Tierra de Nadie

Alberto Núñez Seoane

Lo que nadie debería querer

Pero, sin embargo, lo que no solucionan los que lo deben y pueden hacer. Así es la angustiosa paradoja que nos está tocando vivir.

Ya no son estadísticas, ni números fríos, ni proclamas políticas que usan, unos para tumbar a los otros, otros para hacer que los unos no les quiten el sitio. Es, por pasmoso, inconcebible y triste que parezca, lo que han conseguido entre todos. Entre todos aquellos a los que pagamos para que velen por nuestros intereses y, por contra, lo que han hecho ha sido pavonearse en sus poltronas, acosar al oponente de turno con prepotencia e infinita estupidez, dilapidar el crédito que les dimos, malgastar los recursos que les entregamos, sufragar dispendios vergonzosos, conceder subvenciones bochornosas, colocar amiguetes, tapar bocas incómodas, comprar votos de ignorantes o pusilánimes, y callar voces discordantes; esta, no otra, es la política que nos ha colocado al borde mismo del abismo al que llevamos demasiado tiempo mirando: "Cuando miras largo tiempo al abismo, el abismo te mira a ti", escribió el filósofo Friederich Nietzsche.

Nuestra sociedad del bienestar se acaba. El 'Estado social', garante de derechos, valedor de la Justicia, protector de indefensos, responsable último de alcanzar igualdad, fraternidad y progreso, centinela incorruptible de la libertad, se resquebraja, se tambalean sus cimientos, su estructura se agrieta, todo se hunde… Si todo, como parece más obvio cada día, revienta, las irreparables consecuencias terminarán con más de medio siglo de logros sociales; recuperarlos, si se llegase a conseguir, costará mucho, mucho tiempo, también sudor, lágrimas y sangre, mucha.

El motivo es el origen de la causa, sin el uno, no surge la otra. Los ideales que impulsaron los grandes cambios sociales ocurridos durante el siglo pasado; responsables de la desaparición de humillantes desigualdades, de la posibilidad generalizada al acceso a la sociedad del bienestar y a la educación, de la sanidad pública, las pensiones de jubilación, el subsidio de paro y el derecho al descanso; supusieron el motor de uno progreso sin el que la Humanidad no habría podido avanzar ni lograr los adelantos y sustanciales mejoras, en todos los campos de la ciencia y las humanidades, que, de modo brillante y vertiginoso, ha protagonizado: el estímulo -motivo- que supuso la convicción de la perentoria necesidad de acabar con injusticias brutales y desigualdades repugnantes, engendró la energía suficiente para que las cosas dejasen de ser como eran para empezar a ser de un modo bien diferente -causa-.

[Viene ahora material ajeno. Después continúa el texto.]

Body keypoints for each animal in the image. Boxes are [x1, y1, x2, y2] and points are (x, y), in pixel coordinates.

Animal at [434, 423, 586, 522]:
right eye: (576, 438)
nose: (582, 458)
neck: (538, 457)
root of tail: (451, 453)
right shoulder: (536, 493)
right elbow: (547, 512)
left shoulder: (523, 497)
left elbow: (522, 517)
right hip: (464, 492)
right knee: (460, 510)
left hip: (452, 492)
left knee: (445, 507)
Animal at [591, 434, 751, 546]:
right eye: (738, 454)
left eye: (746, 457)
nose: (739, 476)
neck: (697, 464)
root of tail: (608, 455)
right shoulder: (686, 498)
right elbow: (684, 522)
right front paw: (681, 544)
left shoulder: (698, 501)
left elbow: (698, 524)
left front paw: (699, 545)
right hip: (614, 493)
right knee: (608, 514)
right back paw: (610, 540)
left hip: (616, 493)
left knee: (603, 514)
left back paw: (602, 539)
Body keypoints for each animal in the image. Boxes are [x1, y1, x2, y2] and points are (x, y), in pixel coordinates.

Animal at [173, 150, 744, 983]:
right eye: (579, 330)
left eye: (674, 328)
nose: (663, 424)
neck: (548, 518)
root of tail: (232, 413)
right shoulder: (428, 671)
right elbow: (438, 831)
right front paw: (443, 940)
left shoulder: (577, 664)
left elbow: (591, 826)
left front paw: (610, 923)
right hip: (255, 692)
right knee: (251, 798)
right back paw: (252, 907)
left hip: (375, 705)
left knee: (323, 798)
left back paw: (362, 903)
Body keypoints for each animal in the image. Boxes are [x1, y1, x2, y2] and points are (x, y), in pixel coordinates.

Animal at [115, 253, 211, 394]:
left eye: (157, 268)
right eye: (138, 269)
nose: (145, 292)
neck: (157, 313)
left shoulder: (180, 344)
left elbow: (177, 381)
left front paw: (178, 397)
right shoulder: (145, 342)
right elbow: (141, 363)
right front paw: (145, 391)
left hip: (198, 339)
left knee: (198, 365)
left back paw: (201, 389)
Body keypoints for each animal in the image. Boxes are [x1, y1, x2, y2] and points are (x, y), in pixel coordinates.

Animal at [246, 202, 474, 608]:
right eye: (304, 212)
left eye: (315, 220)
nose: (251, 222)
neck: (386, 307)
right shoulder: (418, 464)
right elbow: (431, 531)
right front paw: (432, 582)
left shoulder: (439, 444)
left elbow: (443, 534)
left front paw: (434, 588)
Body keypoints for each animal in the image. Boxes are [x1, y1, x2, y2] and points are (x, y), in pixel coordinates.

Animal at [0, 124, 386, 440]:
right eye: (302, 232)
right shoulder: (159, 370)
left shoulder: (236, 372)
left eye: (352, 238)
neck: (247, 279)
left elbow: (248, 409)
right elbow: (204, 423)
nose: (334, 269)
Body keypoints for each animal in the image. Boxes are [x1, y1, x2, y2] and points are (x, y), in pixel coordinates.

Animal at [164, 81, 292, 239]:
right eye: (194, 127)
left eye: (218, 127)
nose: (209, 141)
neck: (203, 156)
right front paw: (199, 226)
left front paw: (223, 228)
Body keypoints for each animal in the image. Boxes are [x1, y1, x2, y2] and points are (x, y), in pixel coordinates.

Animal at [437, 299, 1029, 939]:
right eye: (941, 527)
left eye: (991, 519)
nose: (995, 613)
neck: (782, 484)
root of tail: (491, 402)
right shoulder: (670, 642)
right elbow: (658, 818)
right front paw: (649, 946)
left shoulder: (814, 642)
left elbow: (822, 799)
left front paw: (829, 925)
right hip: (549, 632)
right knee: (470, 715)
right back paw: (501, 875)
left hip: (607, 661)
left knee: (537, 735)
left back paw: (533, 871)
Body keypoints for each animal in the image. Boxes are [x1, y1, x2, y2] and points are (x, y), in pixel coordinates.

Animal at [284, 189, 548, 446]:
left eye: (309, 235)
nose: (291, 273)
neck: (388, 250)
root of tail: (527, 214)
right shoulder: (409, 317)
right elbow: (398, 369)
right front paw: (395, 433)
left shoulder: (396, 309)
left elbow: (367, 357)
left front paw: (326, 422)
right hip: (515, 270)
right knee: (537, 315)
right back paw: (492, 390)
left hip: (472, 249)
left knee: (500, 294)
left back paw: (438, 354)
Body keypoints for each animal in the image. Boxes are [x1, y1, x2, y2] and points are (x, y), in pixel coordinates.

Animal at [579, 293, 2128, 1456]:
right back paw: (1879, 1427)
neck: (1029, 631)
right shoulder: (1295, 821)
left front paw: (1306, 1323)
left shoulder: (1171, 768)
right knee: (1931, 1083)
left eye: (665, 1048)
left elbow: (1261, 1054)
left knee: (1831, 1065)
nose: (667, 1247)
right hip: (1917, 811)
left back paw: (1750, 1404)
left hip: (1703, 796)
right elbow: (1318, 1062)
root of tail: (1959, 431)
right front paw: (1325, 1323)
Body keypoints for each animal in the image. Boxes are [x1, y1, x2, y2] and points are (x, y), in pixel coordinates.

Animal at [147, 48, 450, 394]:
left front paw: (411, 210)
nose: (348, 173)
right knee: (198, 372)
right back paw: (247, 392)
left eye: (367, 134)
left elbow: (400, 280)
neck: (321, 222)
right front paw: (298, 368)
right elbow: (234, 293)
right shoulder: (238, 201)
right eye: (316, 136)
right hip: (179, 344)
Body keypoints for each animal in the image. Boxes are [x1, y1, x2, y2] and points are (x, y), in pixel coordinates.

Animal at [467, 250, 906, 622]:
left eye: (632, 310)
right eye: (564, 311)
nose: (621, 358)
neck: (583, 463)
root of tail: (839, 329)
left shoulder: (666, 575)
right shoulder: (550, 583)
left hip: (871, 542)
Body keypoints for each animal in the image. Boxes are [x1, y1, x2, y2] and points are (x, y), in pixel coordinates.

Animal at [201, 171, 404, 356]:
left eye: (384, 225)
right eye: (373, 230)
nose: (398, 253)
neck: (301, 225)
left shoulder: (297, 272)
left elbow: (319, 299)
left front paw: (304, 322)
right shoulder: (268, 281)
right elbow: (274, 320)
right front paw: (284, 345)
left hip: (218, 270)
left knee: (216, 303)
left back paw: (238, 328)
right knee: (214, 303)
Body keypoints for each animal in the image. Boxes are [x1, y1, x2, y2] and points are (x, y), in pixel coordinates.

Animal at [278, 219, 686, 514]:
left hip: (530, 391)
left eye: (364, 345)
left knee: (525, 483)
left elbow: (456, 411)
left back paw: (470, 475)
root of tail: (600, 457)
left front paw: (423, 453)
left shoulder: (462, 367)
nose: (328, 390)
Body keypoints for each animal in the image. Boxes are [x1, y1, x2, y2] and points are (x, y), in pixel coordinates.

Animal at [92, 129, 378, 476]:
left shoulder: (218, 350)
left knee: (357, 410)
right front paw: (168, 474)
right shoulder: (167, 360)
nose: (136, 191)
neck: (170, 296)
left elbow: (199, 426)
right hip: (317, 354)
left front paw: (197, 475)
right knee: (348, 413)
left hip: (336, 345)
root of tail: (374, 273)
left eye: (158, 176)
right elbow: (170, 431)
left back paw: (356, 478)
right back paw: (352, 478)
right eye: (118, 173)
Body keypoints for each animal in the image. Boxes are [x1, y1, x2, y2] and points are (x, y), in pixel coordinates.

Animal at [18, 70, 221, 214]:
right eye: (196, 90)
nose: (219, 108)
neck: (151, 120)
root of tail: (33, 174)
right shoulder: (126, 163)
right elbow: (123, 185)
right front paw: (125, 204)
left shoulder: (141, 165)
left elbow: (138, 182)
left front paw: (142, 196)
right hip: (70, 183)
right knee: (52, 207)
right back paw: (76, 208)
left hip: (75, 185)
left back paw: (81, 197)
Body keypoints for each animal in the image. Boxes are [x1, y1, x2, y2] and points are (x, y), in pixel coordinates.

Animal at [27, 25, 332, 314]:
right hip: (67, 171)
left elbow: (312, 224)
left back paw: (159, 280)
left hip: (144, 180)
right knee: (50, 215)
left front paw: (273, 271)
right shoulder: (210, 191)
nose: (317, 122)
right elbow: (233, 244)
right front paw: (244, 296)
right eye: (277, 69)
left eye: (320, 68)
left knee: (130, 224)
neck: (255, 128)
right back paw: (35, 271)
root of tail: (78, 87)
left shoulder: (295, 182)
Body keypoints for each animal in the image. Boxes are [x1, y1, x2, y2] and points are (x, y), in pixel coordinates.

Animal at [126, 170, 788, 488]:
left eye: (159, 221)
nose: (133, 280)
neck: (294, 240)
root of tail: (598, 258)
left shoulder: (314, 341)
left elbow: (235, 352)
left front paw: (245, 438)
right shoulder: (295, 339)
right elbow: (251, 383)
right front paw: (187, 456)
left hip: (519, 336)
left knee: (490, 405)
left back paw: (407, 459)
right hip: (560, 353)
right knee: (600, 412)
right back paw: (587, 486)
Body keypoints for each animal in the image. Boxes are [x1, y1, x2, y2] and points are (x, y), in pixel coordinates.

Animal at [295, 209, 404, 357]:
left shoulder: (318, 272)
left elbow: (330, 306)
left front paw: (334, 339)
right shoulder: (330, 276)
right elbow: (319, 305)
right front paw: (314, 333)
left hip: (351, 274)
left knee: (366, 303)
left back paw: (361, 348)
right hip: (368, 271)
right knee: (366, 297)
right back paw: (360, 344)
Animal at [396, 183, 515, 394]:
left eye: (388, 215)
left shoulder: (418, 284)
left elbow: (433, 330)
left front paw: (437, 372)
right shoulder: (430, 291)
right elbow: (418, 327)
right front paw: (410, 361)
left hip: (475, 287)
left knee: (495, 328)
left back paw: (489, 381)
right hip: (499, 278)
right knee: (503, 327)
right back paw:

Hoy, la 'motivación' es tan otra, que no existe como tal. El fin, por ladino y abyecto que sea, 'justifica' los viles medios que se emplean para conseguirlo, al precio que fuere: ¡todo vale!; la mentira se ha institucionalizado, hasta en las más altas instancias de un Estado que debería ser de Derecho, pero no lo es; la corrupción, material, pero sobre todo espiritual, ha sentado sus reales en la génesis de la vida cotidiana, en todos sus estamentos y con una intensidad que asusta; un consumismo que idiotiza a las gentes, se adueña, suprimiéndolas, de las relaciones entre humanos; valores que debieran constituir el objetivo del buen vivir, no es que brillen por su ausencia, es que son objeto de burla, vulgar choteo e inimaginable desprecio…

'La causa', en coherencia con lo anterior, está prostituida desde antes de engendrarse. El resultado de tanto despropósito entremezclado no puede resultar más que desnaturalizado y funesto.

Si, por activa o por pasiva, asumimos que este sea el estado de las cosas que amueblan el mundo en el que pretendemos ser personas, no podremos ni extrañarnos ni quejarnos de que estemos como estamos ni de que lleguemos a estar como, con certeza, llegaremos a estar.

Nadie, que se tenga por racional y en posesión de un mínimo de los principios que nos alejan de las bestias, debería, ya no aceptar, si no querer que la realidad se asemejase a la que es.